II. A BUSCA DA VERDADE E OS PODERES INSTRUTÓRIOS DO JUIZ PENAL

            2.1 A BUSCA DA VERDADE

            Muito se falou outrora em verdade real e verdade formal. Atualmente, todavia, com o reconhecimento do caráter publicista do processo, "não há qualquer razão para continuar sublinhando a distinção entre ‘verdade real’ e ‘verdade formal’, entendendo a primeira própria do processo penal e a segunda típica do processo civil" [25].

Material fornecido:

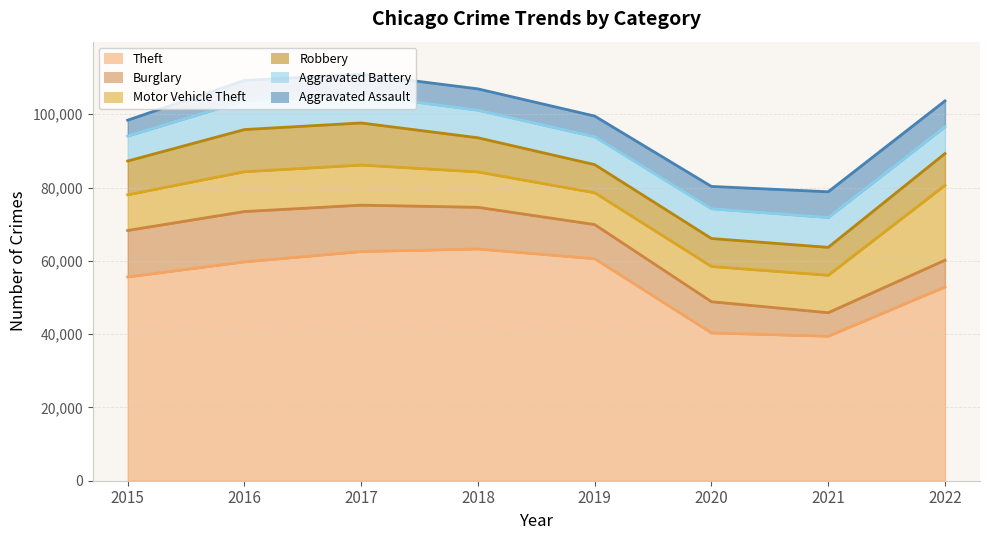

At which label is Aggravated Assault closest to 5707?

2017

Tarefa: Transcreva por inteiro, sem nenhuma alteração, o texto acima sobre a busca da verdade no processo penal.

Exercício resolvido:
II. A BUSCA DA VERDADE E OS PODERES INSTRUTÓRIOS DO JUIZ PENAL

            2.1 A BUSCA DA VERDADE

            Muito se falou outrora em verdade real e verdade formal. Atualmente, todavia, com o reconhecimento do caráter publicista do processo, "não há qualquer razão para continuar sublinhando a distinção entre ‘verdade real’ e ‘verdade formal’, entendendo a primeira própria do processo penal e a segunda típica do processo civil" [25].